Robots are mastering the most spectacular tasks; their human colleagues are wearing VR headsets and using data gloves to make sure that the 3D printer produces the right part just in time — all of that may be fascinating, but doesn’t really steal the show anymore at the world’s biggest industrial fair, Hannover Messe in Germany.
It’s the same images all over again, but maybe the most important things are invisible. While the exhibition halls in Hanover haven’t changed that much, the technology on display has been brought up to date.
The motto of this year’s show is “Integrated Industry — Industrial Intelligence.” So, what it’s all about is the advance of artificial intelligence (AI) and complex facilities that maintain themselves or at least report about any glitches.
Smart and fast
“Over the past five to six years we’ve worked to become the lead fair for Industry 4.0, that is for fully integrated plants,” said Jochen Köckler, head of the Deutsche Messe organizers. “What we can show here is that integration is getting one more boost from the new 5G data transmission standard.”
At the fair’s 5G Arena, a special test field was set up, enabling machines to communicate with each other about 100 times faster than before. It may not look so spectacular at first glance, watching robots doing their job and self-driving machines getting from A to B. And yet we’re witnessing a significant quality improvement, with more sensors in use, more data transmission processes — and all of that wireless. Not only does this lower costs, it also makes the machines in question more flexible.
With or without China?
Right now in Germany, 5G frequencies are being auctioned off. At the same time, there’s a big debate to what extent Chinese equipment providers such as Huawei should be allowed to contribute to installing the necessary infrastructure in the country.

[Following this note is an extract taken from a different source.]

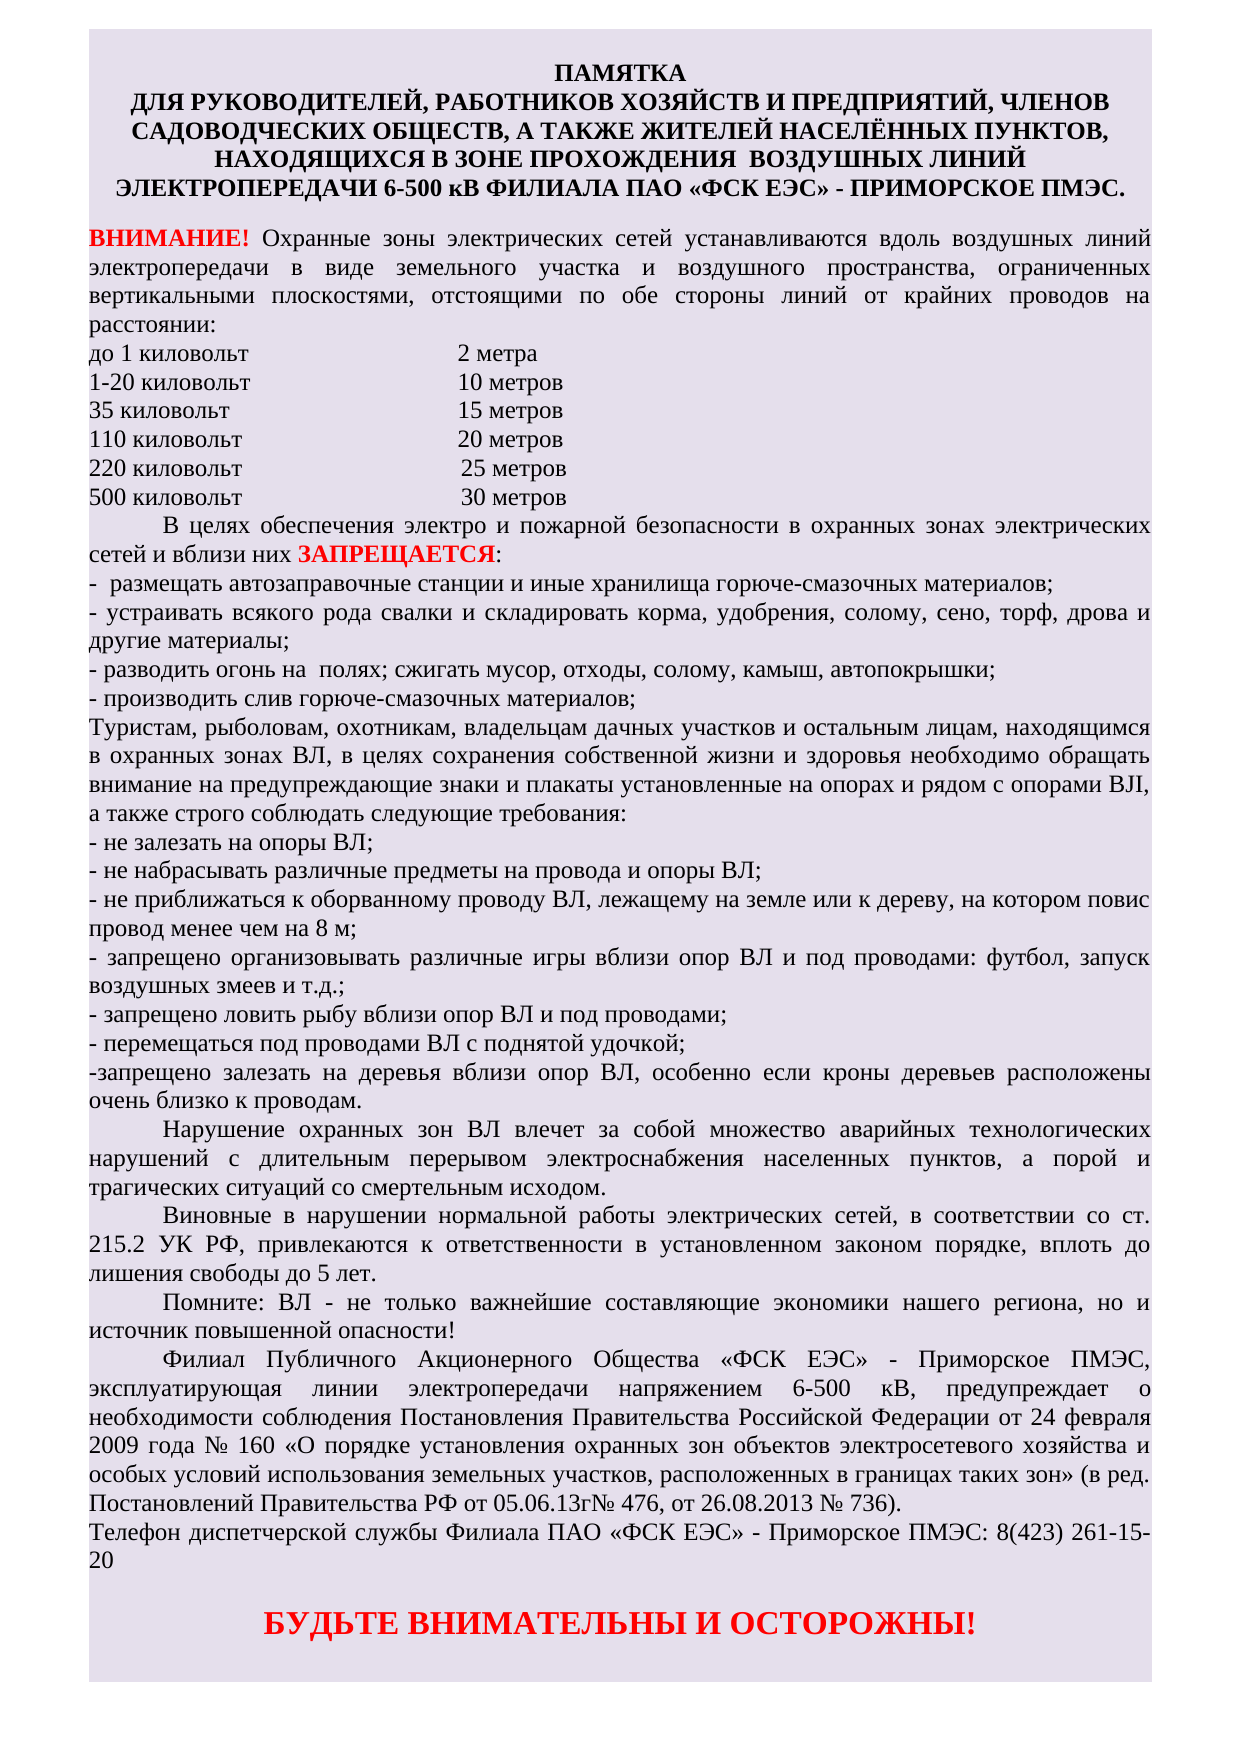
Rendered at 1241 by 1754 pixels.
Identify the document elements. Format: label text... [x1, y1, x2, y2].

It’s time to get used to people and machines interacting more closely on a daily basis
Köckler hopes German policymakers will not slow down 5G developments. “Policymakers have to provide the right framework for making the best of this technology,” he told DW. “China — and most of our exhibitors come from there — is fully betting on this technology; there’s large-scale competition going on among them.”
In her opening address at the Hanover fair, German Chancellor Angela Merkel spoke out against a ban on Huawei technology. “I’m against excluding anyone by definition,” she said, without specifically mentioning Huawei, though. “What’s important is that agreed standards have to be adhered to.”
How to earn money
More than in previous years, exhibitors are focusing on digital business models and thus the question of how to earn money with integrated technology.
“Digitalizing business models is a task that will keep us busy for 10 years,” said the managing director of Germany’s Mechanical Engineering Industry Association (VDMA), Thilo Brodtmann.
He argued that German companies had covered about two-thirds of the way there and were able to offer their clients new products. “The day when we can finally turn a profit with this is just around the corner.”
Industry or IT fair?
Digitalized business models, the processing of big data, cloud-based services — the borders between these segments are fleeting, which has contributed to the demise of the CeBIT IT fair in Hanover.
The head of Germany’s Electrical and Electronic Manufacturers’ Association (ZVEI), Klaus Mittelbach, said the disappearance of CeBIT was no cause for concern as Hannover Messe was a good platform for German industry champions, many of them small and medium-sized enterprises.
The rest of the world doesn’t seem to bother either. Organizer Jochen Köckler says there are 6,500 exhibitors this year, of which 1,500 are from China. “Some 60 percent of the companies present are from abroad; that’s a new record.”
Sweden as the special partner of the Hanover industrial fair this year is rubbing home the message that it has the highest percentage of renewable energy in its overall energy mix and can at the same time provide the cheapest energy for industry in all of Northern and Western Europe. That, the country says, has prompted Amazon to build three large data centers there form its cloud services.